[Stored items]

──────────────────────────────

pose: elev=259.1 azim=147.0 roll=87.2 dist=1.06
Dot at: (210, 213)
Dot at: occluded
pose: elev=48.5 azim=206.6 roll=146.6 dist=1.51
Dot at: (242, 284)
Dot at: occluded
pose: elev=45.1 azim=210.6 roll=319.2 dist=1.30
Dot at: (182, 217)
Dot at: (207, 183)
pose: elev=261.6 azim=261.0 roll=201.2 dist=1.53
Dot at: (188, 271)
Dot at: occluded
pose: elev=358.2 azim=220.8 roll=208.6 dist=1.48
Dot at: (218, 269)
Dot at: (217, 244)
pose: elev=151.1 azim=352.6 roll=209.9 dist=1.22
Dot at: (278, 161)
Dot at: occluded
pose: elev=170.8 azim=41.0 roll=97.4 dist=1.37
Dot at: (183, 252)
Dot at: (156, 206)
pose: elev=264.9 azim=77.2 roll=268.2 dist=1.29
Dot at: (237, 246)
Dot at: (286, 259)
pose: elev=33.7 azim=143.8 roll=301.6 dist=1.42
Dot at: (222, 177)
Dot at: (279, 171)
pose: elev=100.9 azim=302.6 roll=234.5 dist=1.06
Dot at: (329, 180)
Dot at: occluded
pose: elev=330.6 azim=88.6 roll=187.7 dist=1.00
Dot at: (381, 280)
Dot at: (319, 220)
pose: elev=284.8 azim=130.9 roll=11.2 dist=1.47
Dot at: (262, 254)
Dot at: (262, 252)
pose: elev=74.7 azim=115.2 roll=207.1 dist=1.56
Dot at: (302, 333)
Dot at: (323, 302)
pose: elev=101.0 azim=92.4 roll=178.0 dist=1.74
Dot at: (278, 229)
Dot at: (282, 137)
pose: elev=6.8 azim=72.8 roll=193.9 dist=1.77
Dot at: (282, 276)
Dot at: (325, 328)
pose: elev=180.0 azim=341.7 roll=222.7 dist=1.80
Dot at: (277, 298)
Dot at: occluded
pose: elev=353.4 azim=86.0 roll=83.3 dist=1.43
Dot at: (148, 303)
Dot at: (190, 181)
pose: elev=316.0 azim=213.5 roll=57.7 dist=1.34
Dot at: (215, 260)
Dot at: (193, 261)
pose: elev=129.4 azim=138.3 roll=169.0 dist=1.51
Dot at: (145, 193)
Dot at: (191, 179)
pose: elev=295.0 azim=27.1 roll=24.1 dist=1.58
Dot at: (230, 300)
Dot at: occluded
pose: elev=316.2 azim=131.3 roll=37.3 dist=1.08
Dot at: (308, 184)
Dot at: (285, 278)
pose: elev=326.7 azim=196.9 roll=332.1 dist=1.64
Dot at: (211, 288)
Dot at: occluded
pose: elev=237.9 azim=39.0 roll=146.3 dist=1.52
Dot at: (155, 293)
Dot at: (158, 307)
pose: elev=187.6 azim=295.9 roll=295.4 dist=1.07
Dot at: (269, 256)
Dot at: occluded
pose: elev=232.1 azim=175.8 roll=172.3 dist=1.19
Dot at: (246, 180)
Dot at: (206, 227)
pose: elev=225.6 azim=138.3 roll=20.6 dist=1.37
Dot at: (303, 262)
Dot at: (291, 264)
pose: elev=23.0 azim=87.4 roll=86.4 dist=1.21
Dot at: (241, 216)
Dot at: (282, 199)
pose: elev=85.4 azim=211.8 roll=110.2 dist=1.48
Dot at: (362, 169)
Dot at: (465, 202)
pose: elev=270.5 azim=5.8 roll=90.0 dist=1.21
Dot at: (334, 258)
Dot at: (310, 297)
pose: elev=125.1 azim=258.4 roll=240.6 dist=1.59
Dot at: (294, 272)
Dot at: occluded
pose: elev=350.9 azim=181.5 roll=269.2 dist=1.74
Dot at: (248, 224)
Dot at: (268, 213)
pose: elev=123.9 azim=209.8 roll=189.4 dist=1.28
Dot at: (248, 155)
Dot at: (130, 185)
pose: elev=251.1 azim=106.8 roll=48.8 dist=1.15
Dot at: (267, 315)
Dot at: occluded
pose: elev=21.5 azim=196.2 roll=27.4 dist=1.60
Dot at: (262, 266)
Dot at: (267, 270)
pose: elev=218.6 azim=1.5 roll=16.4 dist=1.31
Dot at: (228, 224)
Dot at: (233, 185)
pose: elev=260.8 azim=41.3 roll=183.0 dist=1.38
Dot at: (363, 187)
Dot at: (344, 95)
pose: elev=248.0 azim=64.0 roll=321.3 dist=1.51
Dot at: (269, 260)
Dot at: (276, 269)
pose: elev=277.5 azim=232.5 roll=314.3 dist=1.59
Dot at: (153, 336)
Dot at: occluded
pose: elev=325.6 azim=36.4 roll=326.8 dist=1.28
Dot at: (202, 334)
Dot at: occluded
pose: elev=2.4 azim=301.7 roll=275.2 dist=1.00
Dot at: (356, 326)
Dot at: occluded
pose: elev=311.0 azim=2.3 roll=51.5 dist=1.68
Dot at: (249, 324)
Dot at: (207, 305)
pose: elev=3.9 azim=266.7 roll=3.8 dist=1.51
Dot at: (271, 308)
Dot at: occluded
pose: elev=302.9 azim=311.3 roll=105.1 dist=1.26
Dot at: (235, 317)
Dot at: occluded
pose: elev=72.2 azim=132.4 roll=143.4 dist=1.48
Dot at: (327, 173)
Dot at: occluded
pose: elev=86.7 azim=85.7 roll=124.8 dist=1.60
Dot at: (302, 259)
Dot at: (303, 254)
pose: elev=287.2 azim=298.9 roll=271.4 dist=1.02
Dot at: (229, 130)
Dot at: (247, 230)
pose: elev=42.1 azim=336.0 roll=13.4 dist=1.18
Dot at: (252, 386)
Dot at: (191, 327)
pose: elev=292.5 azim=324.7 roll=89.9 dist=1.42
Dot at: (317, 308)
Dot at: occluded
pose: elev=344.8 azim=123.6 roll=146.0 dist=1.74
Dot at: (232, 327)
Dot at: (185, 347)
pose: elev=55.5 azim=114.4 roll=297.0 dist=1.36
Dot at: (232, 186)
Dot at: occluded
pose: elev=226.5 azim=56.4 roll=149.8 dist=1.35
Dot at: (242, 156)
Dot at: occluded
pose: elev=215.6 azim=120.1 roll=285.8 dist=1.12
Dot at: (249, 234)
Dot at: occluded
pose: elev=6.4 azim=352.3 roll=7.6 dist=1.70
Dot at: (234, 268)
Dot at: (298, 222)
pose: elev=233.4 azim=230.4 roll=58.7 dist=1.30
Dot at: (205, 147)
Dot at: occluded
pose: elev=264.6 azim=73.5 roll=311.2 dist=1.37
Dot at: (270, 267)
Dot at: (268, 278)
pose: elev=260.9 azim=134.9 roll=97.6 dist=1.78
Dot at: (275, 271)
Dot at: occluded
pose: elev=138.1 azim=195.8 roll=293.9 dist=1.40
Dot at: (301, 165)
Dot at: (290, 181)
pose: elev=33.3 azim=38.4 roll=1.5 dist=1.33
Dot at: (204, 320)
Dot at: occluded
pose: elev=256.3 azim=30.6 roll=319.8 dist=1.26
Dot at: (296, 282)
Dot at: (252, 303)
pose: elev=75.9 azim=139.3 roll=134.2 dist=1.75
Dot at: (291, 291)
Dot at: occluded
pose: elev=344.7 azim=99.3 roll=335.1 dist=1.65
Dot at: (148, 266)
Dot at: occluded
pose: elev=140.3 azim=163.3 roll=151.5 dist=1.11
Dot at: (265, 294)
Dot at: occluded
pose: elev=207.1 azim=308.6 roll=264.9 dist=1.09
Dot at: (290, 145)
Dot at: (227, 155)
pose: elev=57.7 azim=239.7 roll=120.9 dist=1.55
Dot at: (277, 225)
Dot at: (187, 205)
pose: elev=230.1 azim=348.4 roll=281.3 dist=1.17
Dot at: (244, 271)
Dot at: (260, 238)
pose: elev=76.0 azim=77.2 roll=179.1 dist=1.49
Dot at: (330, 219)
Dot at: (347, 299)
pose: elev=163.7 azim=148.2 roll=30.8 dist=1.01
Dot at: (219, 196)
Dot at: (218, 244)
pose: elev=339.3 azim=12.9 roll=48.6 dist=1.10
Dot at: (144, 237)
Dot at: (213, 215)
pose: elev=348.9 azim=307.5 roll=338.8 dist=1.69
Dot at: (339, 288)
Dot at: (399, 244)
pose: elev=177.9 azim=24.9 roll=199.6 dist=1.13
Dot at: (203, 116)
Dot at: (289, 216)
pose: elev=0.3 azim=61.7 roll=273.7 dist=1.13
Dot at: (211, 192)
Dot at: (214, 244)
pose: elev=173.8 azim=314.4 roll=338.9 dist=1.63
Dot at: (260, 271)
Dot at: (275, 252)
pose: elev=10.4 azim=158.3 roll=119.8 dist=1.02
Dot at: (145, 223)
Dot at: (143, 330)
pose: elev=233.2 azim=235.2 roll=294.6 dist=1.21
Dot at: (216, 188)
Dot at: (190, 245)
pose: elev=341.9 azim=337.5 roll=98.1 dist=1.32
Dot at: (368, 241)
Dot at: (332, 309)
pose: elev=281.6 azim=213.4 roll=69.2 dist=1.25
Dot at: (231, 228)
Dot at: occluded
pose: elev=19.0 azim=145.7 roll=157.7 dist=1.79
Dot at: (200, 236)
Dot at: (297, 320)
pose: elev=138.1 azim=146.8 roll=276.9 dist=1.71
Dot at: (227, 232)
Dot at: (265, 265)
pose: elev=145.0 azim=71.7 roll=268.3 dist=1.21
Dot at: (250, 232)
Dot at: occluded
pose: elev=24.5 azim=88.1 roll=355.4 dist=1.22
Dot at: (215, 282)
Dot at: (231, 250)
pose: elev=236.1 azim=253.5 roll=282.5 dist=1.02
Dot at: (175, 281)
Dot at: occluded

──────────────────────────────

▸ **PROBLEM STATEMENT**
Recast part of the rows above as a JSON list of strings, one string per line with blank lines left out. Start at the line that contains "pose: elev=151.1 azim=352.6" and stop after the line that contains "Dot at: (291, 264)", including nothing outside that span.

▸ **EXERCISE OUTPUT**
[
  "pose: elev=151.1 azim=352.6 roll=209.9 dist=1.22",
  "Dot at: (278, 161)",
  "Dot at: occluded",
  "pose: elev=170.8 azim=41.0 roll=97.4 dist=1.37",
  "Dot at: (183, 252)",
  "Dot at: (156, 206)",
  "pose: elev=264.9 azim=77.2 roll=268.2 dist=1.29",
  "Dot at: (237, 246)",
  "Dot at: (286, 259)",
  "pose: elev=33.7 azim=143.8 roll=301.6 dist=1.42",
  "Dot at: (222, 177)",
  "Dot at: (279, 171)",
  "pose: elev=100.9 azim=302.6 roll=234.5 dist=1.06",
  "Dot at: (329, 180)",
  "Dot at: occluded",
  "pose: elev=330.6 azim=88.6 roll=187.7 dist=1.00",
  "Dot at: (381, 280)",
  "Dot at: (319, 220)",
  "pose: elev=284.8 azim=130.9 roll=11.2 dist=1.47",
  "Dot at: (262, 254)",
  "Dot at: (262, 252)",
  "pose: elev=74.7 azim=115.2 roll=207.1 dist=1.56",
  "Dot at: (302, 333)",
  "Dot at: (323, 302)",
  "pose: elev=101.0 azim=92.4 roll=178.0 dist=1.74",
  "Dot at: (278, 229)",
  "Dot at: (282, 137)",
  "pose: elev=6.8 azim=72.8 roll=193.9 dist=1.77",
  "Dot at: (282, 276)",
  "Dot at: (325, 328)",
  "pose: elev=180.0 azim=341.7 roll=222.7 dist=1.80",
  "Dot at: (277, 298)",
  "Dot at: occluded",
  "pose: elev=353.4 azim=86.0 roll=83.3 dist=1.43",
  "Dot at: (148, 303)",
  "Dot at: (190, 181)",
  "pose: elev=316.0 azim=213.5 roll=57.7 dist=1.34",
  "Dot at: (215, 260)",
  "Dot at: (193, 261)",
  "pose: elev=129.4 azim=138.3 roll=169.0 dist=1.51",
  "Dot at: (145, 193)",
  "Dot at: (191, 179)",
  "pose: elev=295.0 azim=27.1 roll=24.1 dist=1.58",
  "Dot at: (230, 300)",
  "Dot at: occluded",
  "pose: elev=316.2 azim=131.3 roll=37.3 dist=1.08",
  "Dot at: (308, 184)",
  "Dot at: (285, 278)",
  "pose: elev=326.7 azim=196.9 roll=332.1 dist=1.64",
  "Dot at: (211, 288)",
  "Dot at: occluded",
  "pose: elev=237.9 azim=39.0 roll=146.3 dist=1.52",
  "Dot at: (155, 293)",
  "Dot at: (158, 307)",
  "pose: elev=187.6 azim=295.9 roll=295.4 dist=1.07",
  "Dot at: (269, 256)",
  "Dot at: occluded",
  "pose: elev=232.1 azim=175.8 roll=172.3 dist=1.19",
  "Dot at: (246, 180)",
  "Dot at: (206, 227)",
  "pose: elev=225.6 azim=138.3 roll=20.6 dist=1.37",
  "Dot at: (303, 262)",
  "Dot at: (291, 264)"
]